The firm was clear that evolving Cortex-A in this direction would be complex and would not give a timescale, or even a firm commitment to do this at all, though it did promise larger numbers of its own instructions and extensions to provide customers with a longer menu of options. For instance, the next generation of Cortex-A cores after Hercules, codenamed Matterhorn, will feature new instructions to accelerate matrix multiplies, which could achieve a tenfold improvement in doing calculations commonly used in machine learning neural networks.

This clearly stops well short of the openness of RISC-V, but ARM’s dominance in the mobile processor space gives it significant leeway to evolve its model gradually before it is severely challenged by open alternatives, rather than taking the risk of opening up its flagship architecture too hastily and taking on board the downsides that may put many chip designers off an open approach – related to security, fragmentation and lack of consistent quality baselines.

This is the second step towards greater openness that ARM has announced in the space of three months, following the launch of its ARM Flexible Access program in July, which was designed to make it cheaper and easier for companies to get started with developing on ARM cores.

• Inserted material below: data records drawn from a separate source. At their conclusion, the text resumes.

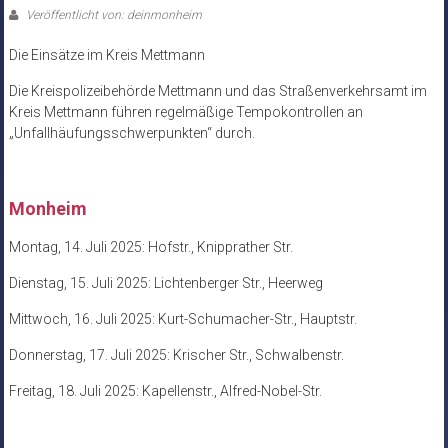
Veröffentlicht von: deinmonheim
Die Einsätze im Kreis Mettmann
Die Kreispolizeibehörde Mettmann und das Straßenverkehrsamt im
Kreis Mettmann führen regelmäßige Tempokontrollen an
„Unfallhäufungsschwerpunkten“ durch.
Monheim
Montag, 14. Juli 2025: Hofstr., Knipprather Str.
Dienstag, 15. Juli 2025: Lichtenberger Str., Heerweg
Mittwoch, 16. Juli 2025: Kurt-Schumacher-Str., Hauptstr.
Donnerstag, 17. Juli 2025: Krischer Str., Schwalbenstr.
Freitag, 18. Juli 2025: Kapellenstr., Alfred-Nobel-Str.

Under that scheme, customers pay only a “modest” upfront fee – $75,000 for entry level (one SoC tape-out per year) and $200,000 for standard level (unlimited tape-outs) – but receive the same support and maintenance services as full customers. They then negotiate licensing deals when they are close to the production phase of a new chip. This means they do not take the risk of paying for ARM technology in the early stages of the design, which they may end up not using in production. But they will be able to engage with ARM and its IP pre-commercially, and then pay just for what they end up using for full products. This should reduce the allure of open source or low cost alternatives, argues ARM, while maintaining the value of the IP once it has been adopted.

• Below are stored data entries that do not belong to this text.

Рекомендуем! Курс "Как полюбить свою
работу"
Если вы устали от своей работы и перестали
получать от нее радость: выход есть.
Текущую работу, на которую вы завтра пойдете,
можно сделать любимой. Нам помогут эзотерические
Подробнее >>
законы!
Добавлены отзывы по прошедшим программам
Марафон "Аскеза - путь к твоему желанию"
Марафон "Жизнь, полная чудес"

“By converging unlimited design access with no upfront licensing commitment, we are empowering existing partners and new market players to address new growth opportunities in IoT, machine learning, self-driving cars and 5G,” said Rene Haas, president of the intellectual property group at ARM.

Most processor cores within the Cortex-A, -R and -M families are included in the scheme, along with TrustZone and CryptoCell security IP, selected Mali graphics processors, and system IP.

This mechanism joins the standard licensing – which is likely still to be advantageous for large customers or those which are fully committed to the ARM architecture, since they will have less need to evaluate Cortex, and will be in a position to negotiate better deals over time. These customers will also have earlier access to the most advanced new ARM designs, and some licensees also have architectural partnerships, which enable them to customize the ARM cores to differentiate their designs further.

ARM also offers DesignStart, an even lower cost way to experiment with its architecture, though it comes with community support only. This is free for the Cortex-M0, M1 and M3 microcontroller cores and costs $75,000 for the Cortex-A5 processor core.

ARM told TechCon that it was also applying lessons from the open source world to its internal and partner environment, aiming to harness the best collaborative practices, without some of the risks. For instance, it has previously placed its IoT-focused Mbed OS in open source, and has now opened up the governance of that software platform to its silicon partners, allowing them to help to shape future evolution. Active partners in that program include Analog Devices, Cypress, Maxim Integrated, Nuvoton, NXP, Renesas, Realtek, Samsung, Silicon Labs and u-blox.

Also at TechCon, ARM announced yet another industry consortium focused on

autonomous vehicles, the AVCC, signing up Bosch, Continental, Denso, General Motors, Nvidia, NXP and Toyota as founding members. Initially, the group will develop a set of recommendations for a system architecture and a computing platform to promote scalable deployment of autonomous vehicles.